Hi all,
I'm struggling with analysing a data set that is predominantly qualitative, categorical data. My data is basically organised as follows: the presence of three different mosquito species (yes/no or 1/0), and which season, year, month, locality, collection method and sex are associated with each entry. I don't know if that makes sense. I've attached some sample data below that will hopefully clarify. I have tried making some of the data continuous by converting to count data.
Orig collection date | Month | Year | Season | Locality | An. Merus | An. arabiensis | An. quadriannulatus | Identification | Count | Sex | Collection Method |
---|---|---|---|---|---|---|---|---|---|---|---|
27/10/2009 | October | 2009 | Spring | Block A | 1 | 0 | 0 | An. merus | 1 | Male | Larvae |
27/10/2009 | October | 2009 | Spring | Block A | 1 | 0 | 0 | An. merus | 1 | Male | Larvae |
30/04/2015 | April | 2015 | Autumn | Block A | 0 | 0 | 1 | An. quadriannulatus | 1 | Male | Outdoor pot/bucket |
30/04/2015 | April | 2015 | Autumn | Block A | 0 | 0 | 1 | An. quadriannulatus | 1 | Male | Outdoor pot/bucket |
16/03/2016 | March | 2016 | Autumn | Vlakbult | 0 | 1 | 0 | An. arabiensis | 1 | Female | CO₂ tent |
16/03/2016 | March | 2016 | Autumn | Vlakbult | 0 | 1 | 0 | An. arabiensis | 1 | Female | CO₂ tent |
Because of the nature of the data, parametric tests aren't appropriate, and a non-parametric test such as Kruskal-Wallis also doesn't work. A friend suggested I try correlation tests, so I tried Spearman's Rank Correlation, and additionally Wilcoxon Signed Rank tests. I got some statistical results from that, but I'm worried that the assumptions for the tests are not met. My data are not normally distributed, nor homogenous, as per Shapiro-Wilk and Levene's test.
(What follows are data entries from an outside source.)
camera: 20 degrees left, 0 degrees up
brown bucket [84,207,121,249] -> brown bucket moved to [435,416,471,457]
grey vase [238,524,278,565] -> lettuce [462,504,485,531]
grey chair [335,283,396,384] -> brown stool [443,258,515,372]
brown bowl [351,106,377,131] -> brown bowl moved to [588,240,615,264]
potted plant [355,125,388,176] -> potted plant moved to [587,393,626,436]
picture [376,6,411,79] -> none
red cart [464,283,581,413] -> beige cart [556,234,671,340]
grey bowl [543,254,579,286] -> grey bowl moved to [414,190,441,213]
I would like to do multi-variable multi-comparison tests if possible. The Wilcoxon Signed Rank test gave me a significant p-value, but I don't know what post-hoc test to do then.
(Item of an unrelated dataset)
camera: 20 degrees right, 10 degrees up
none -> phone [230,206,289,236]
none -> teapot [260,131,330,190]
My research questions are as follows:
- Is there a significant difference between species abundance across seasons? I.e. species 1's abundance in Summer, Winter, Spring and Fall vs Species 2 and Species 3.
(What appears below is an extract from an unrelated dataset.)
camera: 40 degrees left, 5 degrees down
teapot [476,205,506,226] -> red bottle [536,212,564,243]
2). Is there a significant difference between species abundance across years? I.e. species 1's abundance in Year 1 etc vs Species 2 and Species 3. - Is there a significant difference in species abundance between collection methods?
- Is there a significant difference in species abundance between locations?
Any advice on how to analyse the data would be greatly appreciated!